Mayor Pete

Mayor Pete

Below are my thoughts on a couple of titles now available to stream — along with one you’ll have to trek out to theaters to catch. As always, look back at past issues of the Scene for more recommendations. 

Mayor Pete on Amazon Prime Video

Watching Mayor Pete is a journey. It’s a  typical political propaganda piece (we get documentaries/fundraising motivators like this all the time) enlivened by the fact that its subject is one of the highest-profile LGBTQ people in American politics — as opposed to Kyrsten Sinema, who is the highest-profile LGBTQ stunt queen in terms of selling out, betraying everything she once stood for and embodying all the worst stereotypes about bisexuals on a national scale. What sticks in your head from this Pete Buttigieg doc is the portrait of a gay man who lived a Melissa Manchester song from a very early age, keeping it inside, learning how to hide his feelings and becoming a model American son. (For a great exploration of this mentality in a fictional context, Michael Fassbender’s David/Walter in Prometheus and Alien: Covenant are essential.) My initial rage at this film — both for how America makes its queer children conceal themselves and for how filmmaker Jesse Moss doesn’t delve into some of the more difficult questions of Buttigieg (his work at consultancy firm McKinsey never comes up) — has receded over the intervening couple of weeks, leaving a numbness. It’s like everything else these days, where the fire of the initial response becomes the faint scar of whatever. The film does depict the stranglehold the donor class has over domestic legislation, and you could make a drinking game for every time someone begs Buttigieg to be more passionate. But it’s hard to feel strongly one way or the other, especially when its depictions of the run-up to the 2020 election ultimately just don’t matter. We’ve still got the filibusters, the treading water, the maddening stasis and ongoing congressional stalemate. But you do get to see something normally kept hidden from the eyes of straight people, and that’s two gay men having carbs. Also, drag potatoes are something that needs to happen regularly.

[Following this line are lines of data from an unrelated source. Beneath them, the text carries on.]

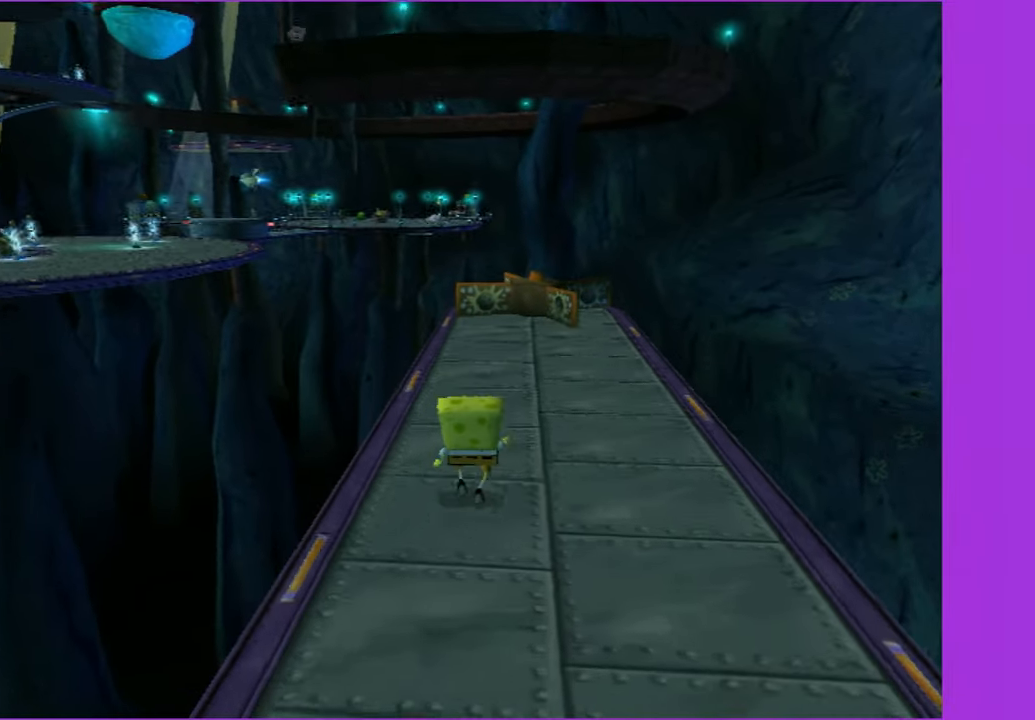
{"buttons": [], "left_stick": "up", "right_stick": "center", "button_events": []}
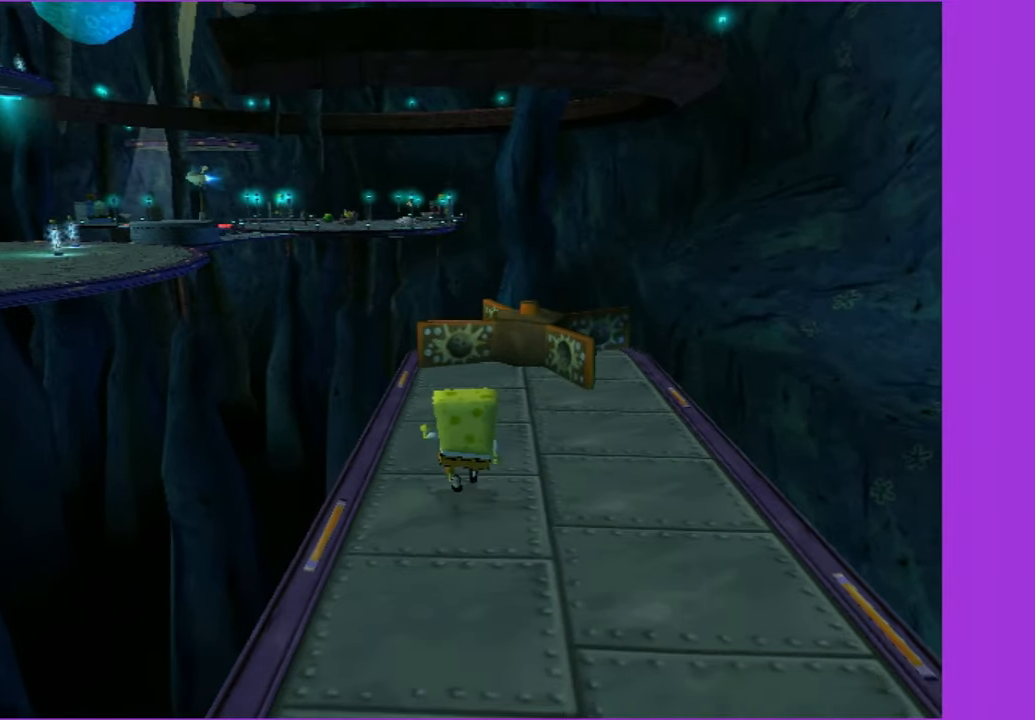
{"buttons": [], "left_stick": "up", "right_stick": "right", "button_events": [[50, "A", "down"], [150, "A", "up"]]}
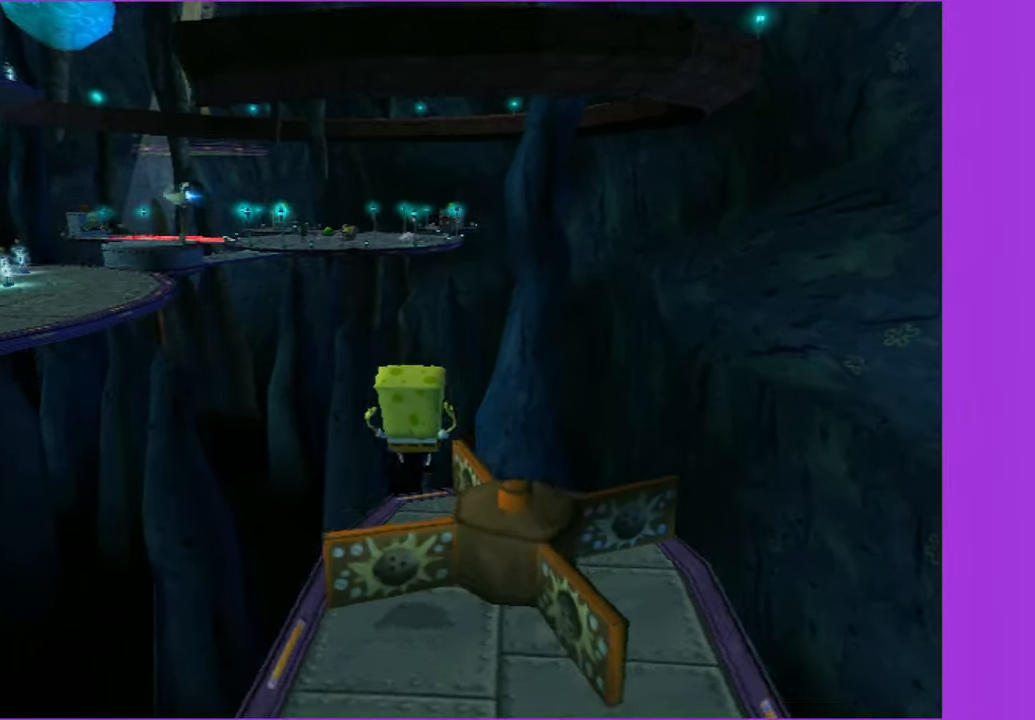
{"buttons": ["A"], "left_stick": "left", "right_stick": "center", "button_events": [[317, "A", "down"]]}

In Search of Darkness II on Shudder

In the followup to the 2019 documentary In Search of Darkness, this ramshackle survey of ’80s horror cinema smooths the operation. In Search of Darkness II broadens the panel of contributors and includes some genuinely weird titles — and that one guy from the first one is nowhere to be found — serving up 263 minutes of horror history. It’s still a weird concept, but one that sustains itself decently enough (and Part III is surely on its way). There’s no thesis at all, nor is there any sort of objective other than to point out the breadth and expansive possibilities of horror films in the 1980s. There’s a certain paradoxical vibe animating it all: This could be a great Whitman’s Sampler of the myriad terrors operating during that decade for anyone looking to get a cursory introduction to the genre and its era, but it so freely utilizes iconic scenes, plot points and kills that it spoils the experience for anyone who doesn’t already know these works and the magic they wield. Also, it’s almost four-and-a-half hours long, and there are many adjectives one can use in reference to that, but “cursory” is not one of them. It’s pleasant and diverting enough for anyone who loves and appreciates the genre, but it’s not the overview it probably was initially meant to be.

Ghostbusters: Afterlife

Ghostbusters: Afterlife

Ghostbusters: Afterlife in theaters

This was always going to be interesting — I’ve read the entire continuum of responses to Ghostbusters: Afterlife, from “this is a big hug that provides temporary reassurance to nerves frazzled by the past 40 years” to “this is a panoply of necrophilia,” and that is truly a wide expanse of opinion. I like the 1984 original and the 2016 reworking just fine, and I recall having a good time watching the 1989 sequel the first time around with family and then at some point in the Aughts with friends, though that one just isn’t a perennial rewatch. Afterlife is a legacy sequel, which means there’s a semi-spoken reverence to the original film as a sacred text — even more so the assorted devices and Elmer Bernstein music cues, which are afforded a solemnity like a leather enthusiast donning their very first harness.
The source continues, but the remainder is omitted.